Search code examples
postgresqlcelerydjango-celeryhstore

Using Postgres hstore with celery?


Is it possible (and/or would it be effective) to use Postgres' hstore as a broker for celery?

I'm restricted (absent some very compelling reason) to using a Postgres db. I have a django app with celery tasks. Currently I am using the standard database support, but the celery docs strongly recommend against that approach for anything beyond very small task queues. I was looking into installing redis when I came across some info about the hstore feature of Postgres, and the suggestion that it provides equivalent functionality to redis.

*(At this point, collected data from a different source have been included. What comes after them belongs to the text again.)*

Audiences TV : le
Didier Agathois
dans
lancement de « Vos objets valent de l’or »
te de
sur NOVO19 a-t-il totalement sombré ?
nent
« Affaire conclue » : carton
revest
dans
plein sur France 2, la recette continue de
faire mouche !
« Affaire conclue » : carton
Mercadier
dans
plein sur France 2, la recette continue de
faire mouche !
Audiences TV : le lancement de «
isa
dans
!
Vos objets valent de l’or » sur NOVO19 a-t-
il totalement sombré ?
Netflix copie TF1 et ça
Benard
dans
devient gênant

I haven't seen anything about using hstore specifically for celery, though, which seems odd if it really can substitute for redis. Looking through the celery backend code at
https://github.com/celery/celery/blob/master/celery/backends/base.py
it looks like the base celery KeyValueStoreBackend is a pretty simple api:

def get(self, key):
    raise NotImplementedError('Must implement the get method.')

def mget(self, keys):
    raise NotImplementedError('Does not support get_many')

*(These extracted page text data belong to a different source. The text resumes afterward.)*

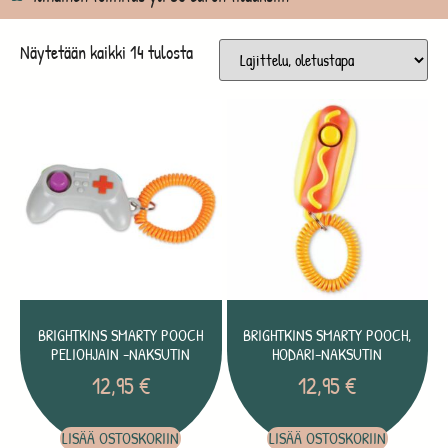
Näytetään kaikki 14 tulosta
BRIGHTKINS SMARTY POOCH
BRIGHTKINS SMARTY POOCH,
PELIOHJAIN -NAKSUTIN
HODARI-NAKSUTIN
12,95
€
12,95
€
LISÄÄ OSTOSKORIIN
LISÄÄ OSTOSKORIIN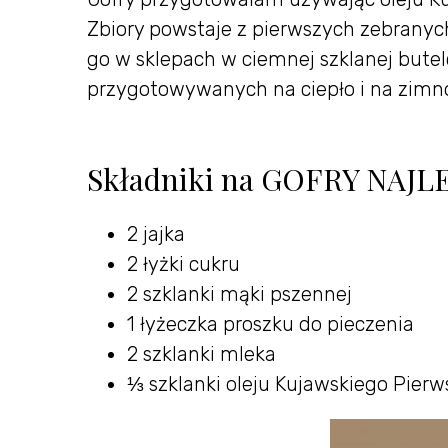
Zbiory powstaje z pierwszych zebranyc
go w sklepach w ciemnej szklanej butel
przygotowywanych na ciepło i na zimno
Składniki na GOFRY NAJLEP
2 jajka
2 łyżki cukru
2 szklanki mąki pszennej
1 łyżeczka proszku do pieczenia
2 szklanki mleka
⅓ szklanki oleju Kujawskiego Pierw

def set(self, key, value):
    raise NotImplementedError('Must implement the set method.')

def delete(self, key):
    raise NotImplementedError('Must implement the delete method')

def incr(self, key):
    raise NotImplementedError('Does not implement incr')

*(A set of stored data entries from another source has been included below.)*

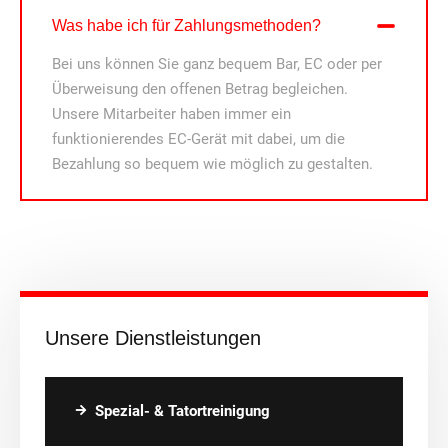
Was habe ich für Zahlungsmethoden?
Bei uns können Sie ganz bequem Bar, EC oder per
Überweisung den offenen Betrag begleichen.
Unsere Mitarbeiter haben immer ein
funktionierendes EC-Gerät mit dabei, um die
Bezahlung so bequem wie möglich zu gestalten.
Unsere Dienstleistungen
Spezial- & Tatortreinigung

but before I potentially pour a bunch of time into this it seemed worth asking whether there's something I'm missing that would argue against implementing this API using hstore and using that as a celery backend.

eg. Does celery have requirements that aren't captured by this API (eg. atomicity, scalability, reliability under load)? Would implementing this using hstore fail to provide a substantial improvement over the existing database backend? I'm fairly new to celery and never used hstore, so I'm not sure what (if anything) I'm overlooking.


Solution

  • hstore absolutely does not provide "equivalent functionality to redis".

    A hstore field is not a key-value-DB in a field. Trying to use it that way will lead to pain and terrible performance. The whole record containing the hstore field must be re-written for every update. Additionally, the same challenges as apply with task queuing in a relational DB apply with hstore, meaning that you'll get at best the performance of a single worker, you won't get concurrency even though it might superficially look like you do.

    All hstore is is a hash-map in a database field. It's very useful, but it's not magic, and it won't free you from the underlying challenges of using a RDBMS for message queuing.

    If you want a message queue, use a message queue. PGQ is one good option. Alternately check out dedicated message queue tools like ZeroMQ.